**Job 1**: Could you put the lines of the first block of entries, from the line with "Свежие комментарии" up to and including the line with "Олимпийский", into a Markdown table with the columns Row and Line, numbering each line and leaving out blank lines?

**Text passage**:
4898421_web1_CalvinCrew
Allegheny County Police Department
Calvin Crew

For nearly 20 minutes, Christi Spicuzza’s last Uber fare seemed relatively normal.

She picked up the man about 9:15 p.m. on Feb. 10, and he slid into the backseat of her Nissan Sentra through the rear passenger-side door.

He spoke only a few words, but traffic seemed relatively light as Spicuzza — shown by the dashboard camera her fiancé bought for her, navigated from Brinton Road in Pitcairn toward Dersam Street in Penn Hills.

As she drives on Pershing Street toward the intersection, she can be heard asking the man in the backseat which side of the street his destination was on. It’s unclear if he answered, but the footage shows him sliding toward the middle of the backseat and putting a black handgun to Spicuzza’s head.

The video shows she reached up and felt the metal, then said, “You’ve got to be joking.”

By roughly 10:30 p.m., police allege, Spicuzza, of Turtle Creek, was shot to death in a wooded area off of Rosecrest Drive in Monroeville.

Detectives said the man in the backseat was 22-year-old Calvin Crew, and a judge on Wednesday agreed that there was enough evidence to send Crew to trial on charges of homicide, kidnapping and robbery.

Crew, dressed in a black-and-white striped Allegheny County Jail jumpsuit, pleaded not guilty to the charges.

The preliminary hearing, delayed nearly two hours because of a lengthy proceeding in the courtroom beforehand, lasted a little more than an hour.

A bulk of the hearing was simply Allegheny County Police detectives recounting how they came to find Spicuzza, her car, her cell phone, and her dash cam. She was reported missing the same night she was killed after her fiancé couldn’t get in contact with her after she’d gone to do some driving for Uber.

Investigators found her Nissan on Fourth Avenue in Pitcairn on Saturday morning. About four hours later, they found her body in the woods roughly 50 feet from Rosecrest Drive. Detectives said a delivery driver noticed the body and called 911.

**Job 2**: Can you repeat, word for word, the part of the news article from "Detectives said the" up to and including "than an hour."?

**Data to examine**:
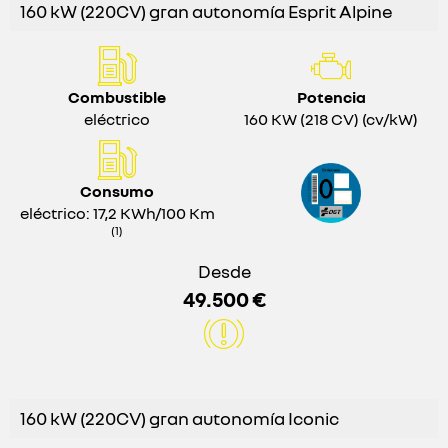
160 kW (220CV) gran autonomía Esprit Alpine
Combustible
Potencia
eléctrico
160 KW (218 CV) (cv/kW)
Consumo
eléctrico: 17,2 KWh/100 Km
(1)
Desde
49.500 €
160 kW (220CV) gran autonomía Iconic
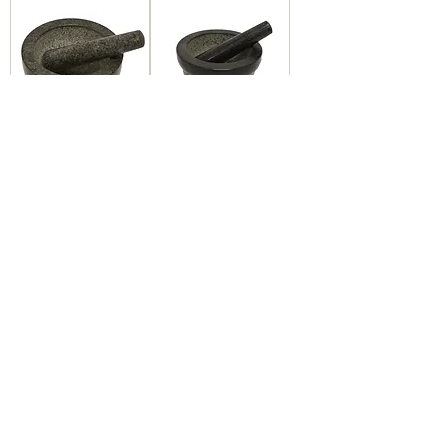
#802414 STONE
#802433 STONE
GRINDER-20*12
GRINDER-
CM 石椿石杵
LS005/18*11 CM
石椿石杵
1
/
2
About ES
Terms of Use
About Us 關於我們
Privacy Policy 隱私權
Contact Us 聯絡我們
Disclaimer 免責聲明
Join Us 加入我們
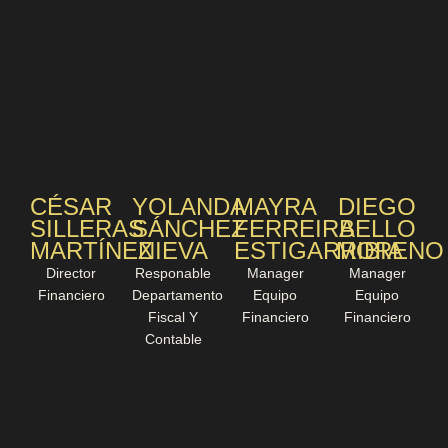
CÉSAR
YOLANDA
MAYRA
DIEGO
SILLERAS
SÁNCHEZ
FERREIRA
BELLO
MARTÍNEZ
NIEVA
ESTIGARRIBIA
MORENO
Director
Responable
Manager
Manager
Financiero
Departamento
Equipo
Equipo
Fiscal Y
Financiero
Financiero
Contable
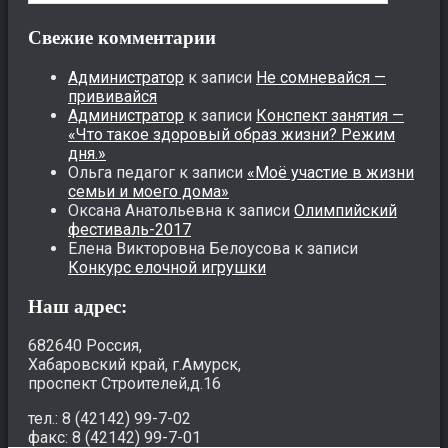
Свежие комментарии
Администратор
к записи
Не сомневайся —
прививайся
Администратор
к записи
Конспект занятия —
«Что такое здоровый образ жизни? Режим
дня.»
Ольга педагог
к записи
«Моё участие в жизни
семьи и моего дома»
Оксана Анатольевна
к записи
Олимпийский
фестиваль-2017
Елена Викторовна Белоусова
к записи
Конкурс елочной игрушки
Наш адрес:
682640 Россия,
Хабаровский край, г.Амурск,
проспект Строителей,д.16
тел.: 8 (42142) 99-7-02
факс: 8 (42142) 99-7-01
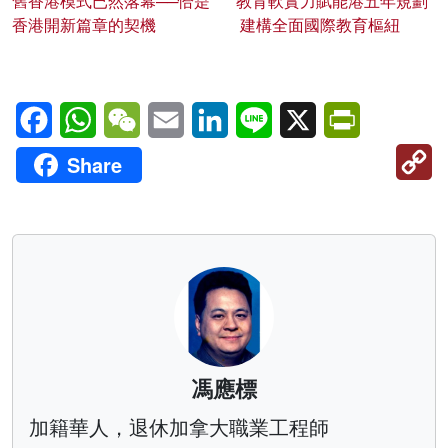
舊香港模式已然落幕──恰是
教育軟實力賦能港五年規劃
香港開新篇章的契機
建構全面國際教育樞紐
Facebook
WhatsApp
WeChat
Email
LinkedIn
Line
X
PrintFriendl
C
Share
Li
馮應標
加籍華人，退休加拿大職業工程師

...

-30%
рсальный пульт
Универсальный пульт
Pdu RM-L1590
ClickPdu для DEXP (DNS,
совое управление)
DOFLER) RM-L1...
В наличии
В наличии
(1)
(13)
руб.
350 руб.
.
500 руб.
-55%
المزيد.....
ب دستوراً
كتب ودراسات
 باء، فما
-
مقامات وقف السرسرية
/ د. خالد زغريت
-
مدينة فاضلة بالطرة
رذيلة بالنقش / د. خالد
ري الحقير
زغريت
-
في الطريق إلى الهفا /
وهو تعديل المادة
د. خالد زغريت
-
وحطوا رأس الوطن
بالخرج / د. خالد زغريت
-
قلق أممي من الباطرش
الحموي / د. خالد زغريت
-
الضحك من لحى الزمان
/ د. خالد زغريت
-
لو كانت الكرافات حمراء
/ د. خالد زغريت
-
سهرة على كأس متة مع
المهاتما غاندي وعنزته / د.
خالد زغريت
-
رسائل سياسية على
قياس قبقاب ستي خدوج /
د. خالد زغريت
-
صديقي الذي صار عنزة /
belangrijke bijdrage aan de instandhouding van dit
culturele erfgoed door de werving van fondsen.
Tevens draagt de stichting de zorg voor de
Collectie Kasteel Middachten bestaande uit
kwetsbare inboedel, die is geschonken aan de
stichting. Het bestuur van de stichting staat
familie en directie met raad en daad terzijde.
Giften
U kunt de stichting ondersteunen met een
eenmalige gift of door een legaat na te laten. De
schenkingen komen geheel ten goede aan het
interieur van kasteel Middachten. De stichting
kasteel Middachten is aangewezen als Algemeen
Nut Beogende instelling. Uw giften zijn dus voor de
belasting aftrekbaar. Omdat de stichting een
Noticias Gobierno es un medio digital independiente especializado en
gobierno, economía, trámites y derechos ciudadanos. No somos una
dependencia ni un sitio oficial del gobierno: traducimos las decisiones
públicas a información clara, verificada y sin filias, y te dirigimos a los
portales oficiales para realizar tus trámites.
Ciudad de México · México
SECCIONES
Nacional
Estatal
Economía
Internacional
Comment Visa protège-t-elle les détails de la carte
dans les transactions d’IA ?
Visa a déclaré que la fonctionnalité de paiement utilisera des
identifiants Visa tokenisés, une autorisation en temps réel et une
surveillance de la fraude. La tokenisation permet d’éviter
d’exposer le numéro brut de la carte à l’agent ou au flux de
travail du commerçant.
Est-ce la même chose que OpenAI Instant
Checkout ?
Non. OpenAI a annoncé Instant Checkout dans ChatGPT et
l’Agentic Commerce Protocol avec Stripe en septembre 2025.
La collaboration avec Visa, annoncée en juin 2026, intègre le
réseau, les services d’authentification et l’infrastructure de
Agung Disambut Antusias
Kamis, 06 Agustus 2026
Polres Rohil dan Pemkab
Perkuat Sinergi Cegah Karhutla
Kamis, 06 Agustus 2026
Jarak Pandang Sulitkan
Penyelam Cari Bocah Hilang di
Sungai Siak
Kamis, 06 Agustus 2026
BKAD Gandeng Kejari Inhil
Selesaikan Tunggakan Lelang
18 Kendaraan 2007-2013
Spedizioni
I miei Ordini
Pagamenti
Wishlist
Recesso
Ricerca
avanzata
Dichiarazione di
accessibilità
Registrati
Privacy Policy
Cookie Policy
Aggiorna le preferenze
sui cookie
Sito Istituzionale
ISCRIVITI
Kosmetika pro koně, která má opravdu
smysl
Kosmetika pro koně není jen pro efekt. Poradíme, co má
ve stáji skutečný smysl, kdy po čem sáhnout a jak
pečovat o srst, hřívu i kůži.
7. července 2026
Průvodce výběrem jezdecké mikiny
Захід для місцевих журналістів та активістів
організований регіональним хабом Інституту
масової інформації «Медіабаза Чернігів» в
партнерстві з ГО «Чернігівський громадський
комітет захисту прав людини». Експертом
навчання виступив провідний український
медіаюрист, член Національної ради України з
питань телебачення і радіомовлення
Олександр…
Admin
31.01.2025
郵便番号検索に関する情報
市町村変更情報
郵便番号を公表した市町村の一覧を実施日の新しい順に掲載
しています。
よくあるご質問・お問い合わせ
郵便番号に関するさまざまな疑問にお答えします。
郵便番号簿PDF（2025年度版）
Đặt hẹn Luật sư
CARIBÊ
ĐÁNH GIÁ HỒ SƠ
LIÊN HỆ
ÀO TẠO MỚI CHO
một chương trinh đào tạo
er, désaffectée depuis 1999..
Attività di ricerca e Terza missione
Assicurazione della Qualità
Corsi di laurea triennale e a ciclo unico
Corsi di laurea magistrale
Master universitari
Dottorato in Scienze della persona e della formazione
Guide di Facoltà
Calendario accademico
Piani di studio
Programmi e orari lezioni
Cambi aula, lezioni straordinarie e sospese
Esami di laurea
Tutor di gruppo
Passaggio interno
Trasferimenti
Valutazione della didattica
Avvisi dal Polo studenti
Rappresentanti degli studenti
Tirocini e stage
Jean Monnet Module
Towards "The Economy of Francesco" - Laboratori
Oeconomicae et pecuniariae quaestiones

--

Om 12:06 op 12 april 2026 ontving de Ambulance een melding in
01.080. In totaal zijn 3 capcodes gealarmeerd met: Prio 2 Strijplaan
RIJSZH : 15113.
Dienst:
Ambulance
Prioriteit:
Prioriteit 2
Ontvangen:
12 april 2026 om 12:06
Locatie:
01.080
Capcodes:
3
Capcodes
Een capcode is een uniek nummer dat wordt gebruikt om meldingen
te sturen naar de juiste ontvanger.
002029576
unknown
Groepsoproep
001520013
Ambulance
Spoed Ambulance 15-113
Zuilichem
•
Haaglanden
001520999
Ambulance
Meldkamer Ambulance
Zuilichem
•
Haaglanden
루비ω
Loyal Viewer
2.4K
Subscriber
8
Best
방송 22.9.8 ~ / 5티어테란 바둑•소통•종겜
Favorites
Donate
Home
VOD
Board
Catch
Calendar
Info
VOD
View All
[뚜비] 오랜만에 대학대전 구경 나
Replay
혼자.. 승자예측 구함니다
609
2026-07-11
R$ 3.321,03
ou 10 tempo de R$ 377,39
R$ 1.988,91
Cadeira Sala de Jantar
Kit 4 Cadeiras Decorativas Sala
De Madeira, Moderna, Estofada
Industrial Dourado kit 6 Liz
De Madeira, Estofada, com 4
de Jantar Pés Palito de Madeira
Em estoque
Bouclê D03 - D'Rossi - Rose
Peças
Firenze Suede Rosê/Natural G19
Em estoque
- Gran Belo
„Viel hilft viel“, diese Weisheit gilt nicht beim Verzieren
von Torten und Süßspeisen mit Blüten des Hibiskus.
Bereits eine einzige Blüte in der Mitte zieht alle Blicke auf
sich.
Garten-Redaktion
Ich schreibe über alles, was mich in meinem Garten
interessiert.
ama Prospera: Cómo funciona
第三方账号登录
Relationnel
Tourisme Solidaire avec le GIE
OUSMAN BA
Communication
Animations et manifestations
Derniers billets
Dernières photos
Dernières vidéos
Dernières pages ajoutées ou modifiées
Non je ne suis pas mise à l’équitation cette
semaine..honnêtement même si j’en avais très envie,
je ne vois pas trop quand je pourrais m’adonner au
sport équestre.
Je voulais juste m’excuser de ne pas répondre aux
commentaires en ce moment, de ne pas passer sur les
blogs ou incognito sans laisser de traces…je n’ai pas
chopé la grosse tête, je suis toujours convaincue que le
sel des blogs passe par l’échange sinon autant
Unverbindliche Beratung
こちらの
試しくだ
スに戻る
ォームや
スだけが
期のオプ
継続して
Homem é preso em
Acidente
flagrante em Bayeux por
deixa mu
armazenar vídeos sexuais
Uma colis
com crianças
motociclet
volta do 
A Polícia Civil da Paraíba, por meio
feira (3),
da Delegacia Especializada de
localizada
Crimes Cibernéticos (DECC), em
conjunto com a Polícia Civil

**Answer 1**:
| Row | Line |
|---|---|
| 1 | Свежие комментарии |
| 2 | Администратор |
| 3 | к записи |
| 4 | Не сомневайся — |
| 5 | прививайся |
| 6 | Администратор |
| 7 | к записи |
| 8 | Конспект занятия — |
| 9 | «Что такое здоровый образ жизни? Режим |
| 10 | дня.» |
| 11 | Ольга педагог |
| 12 | к записи |
| 13 | «Моё участие в жизни |
| 14 | семьи и моего дома» |
| 15 | Оксана Анатольевна |
| 16 | к записи |
| 17 | Олимпийский |

**Answer 2**:
Detectives said the man in the backseat was 22-year-old Calvin Crew, and a judge on Wednesday agreed that there was enough evidence to send Crew to trial on charges of homicide, kidnapping and robbery.

Crew, dressed in a black-and-white striped Allegheny County Jail jumpsuit, pleaded not guilty to the charges.

The preliminary hearing, delayed nearly two hours because of a lengthy proceeding in the courtroom beforehand, lasted a little more than an hour.